_Given records:_

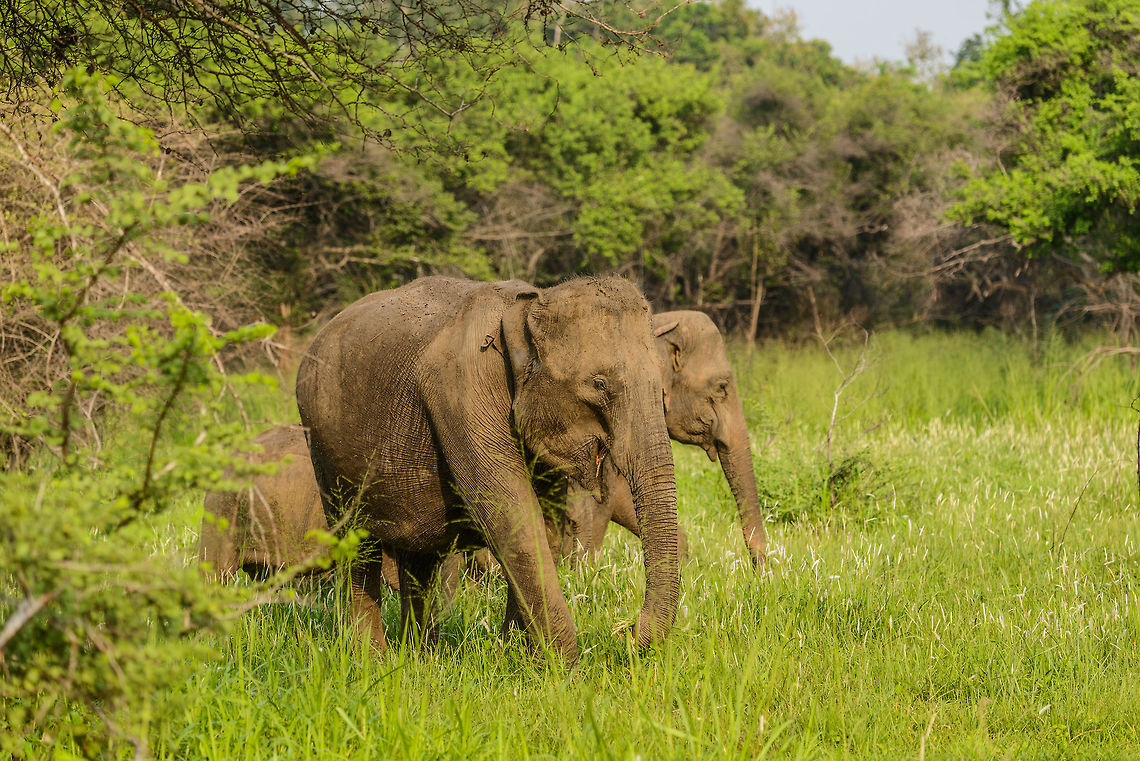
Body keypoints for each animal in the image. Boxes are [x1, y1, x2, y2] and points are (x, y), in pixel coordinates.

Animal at [295, 276, 680, 662]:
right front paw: (565, 668)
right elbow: (512, 518)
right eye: (599, 385)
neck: (527, 307)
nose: (628, 633)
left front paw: (518, 658)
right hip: (325, 451)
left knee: (418, 559)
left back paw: (420, 658)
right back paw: (372, 658)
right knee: (357, 547)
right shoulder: (465, 397)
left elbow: (544, 525)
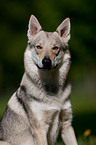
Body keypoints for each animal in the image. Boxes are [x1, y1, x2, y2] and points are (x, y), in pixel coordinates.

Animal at [0, 15, 77, 145]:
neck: (52, 88)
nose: (46, 61)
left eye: (55, 48)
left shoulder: (67, 125)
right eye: (39, 47)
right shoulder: (40, 129)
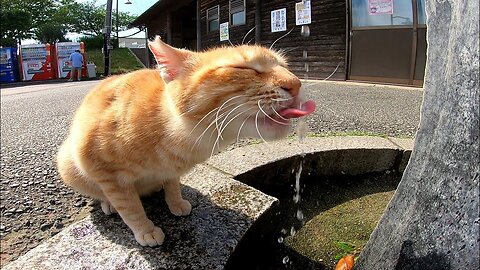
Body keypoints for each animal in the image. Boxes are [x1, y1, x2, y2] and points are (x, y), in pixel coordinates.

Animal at [56, 36, 316, 247]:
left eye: (284, 66)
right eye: (243, 67)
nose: (296, 84)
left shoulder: (172, 170)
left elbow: (172, 185)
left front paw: (176, 202)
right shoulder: (105, 171)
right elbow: (130, 208)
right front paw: (145, 230)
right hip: (68, 164)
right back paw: (108, 203)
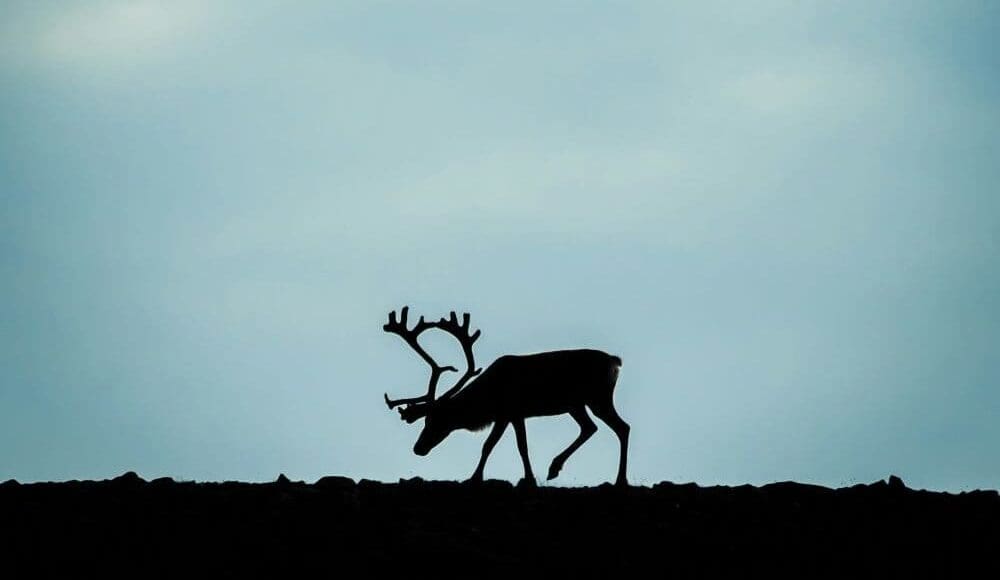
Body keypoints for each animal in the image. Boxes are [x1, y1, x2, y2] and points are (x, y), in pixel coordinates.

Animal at [382, 306, 629, 487]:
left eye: (437, 420)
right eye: (425, 420)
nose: (418, 448)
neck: (486, 399)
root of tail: (615, 361)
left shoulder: (508, 412)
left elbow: (497, 445)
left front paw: (477, 477)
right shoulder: (512, 415)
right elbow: (512, 445)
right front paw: (525, 477)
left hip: (597, 398)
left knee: (622, 427)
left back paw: (620, 480)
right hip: (576, 404)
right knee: (590, 427)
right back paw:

_Required work:_
All of the lines above should be retyped precisely, apart from the pictures.

_Output for this exercise:_
Body keypoints for each animal in the image. Boxes are [x1, y1, x2, y2] and points are (x, y), in pixel coordinates.

Animal at [295, 276, 680, 662]:
right front paw: (565, 668)
right elbow: (512, 518)
right eye: (599, 385)
neck: (527, 307)
nose: (628, 633)
left front paw: (518, 658)
right hip: (325, 451)
left knee: (418, 559)
left back paw: (420, 658)
right back paw: (372, 658)
right knee: (357, 547)
right shoulder: (465, 397)
left elbow: (544, 525)
Body keypoints for each animal in the image. Boxes are [x1, y1, x2, y2] and points are (x, y), in pixel coordinates.

Animal at [0, 15, 77, 145]:
neck: (52, 88)
nose: (46, 61)
left eye: (55, 48)
left shoulder: (67, 125)
right eye: (39, 47)
right shoulder: (40, 129)
Body keypoints for each animal in the image. Boxes are [x1, y1, x2, y2] and points are (x, y), in pixel coordinates.

Animal at [56, 36, 316, 247]:
left eye: (284, 66)
right eye: (243, 67)
nose: (296, 84)
left shoulder: (172, 170)
left elbow: (172, 185)
left front paw: (176, 202)
right shoulder: (105, 171)
right elbow: (130, 208)
right front paw: (145, 230)
right hip: (68, 164)
right back paw: (108, 203)
Body keypoints for each animal in the image. Boxes are [x1, y1, x2, y2] and points are (x, y), in pixel coordinates.

Animal at [382, 306, 629, 487]:
left eye: (437, 420)
right eye: (425, 420)
nose: (418, 448)
neck: (486, 399)
root of tail: (615, 361)
left shoulder: (508, 412)
left elbow: (497, 445)
left front paw: (477, 477)
right shoulder: (512, 415)
right elbow: (512, 445)
right front paw: (525, 477)
left hip: (597, 398)
left knee: (622, 427)
left back paw: (620, 480)
right hip: (576, 404)
right knee: (590, 427)
right back paw:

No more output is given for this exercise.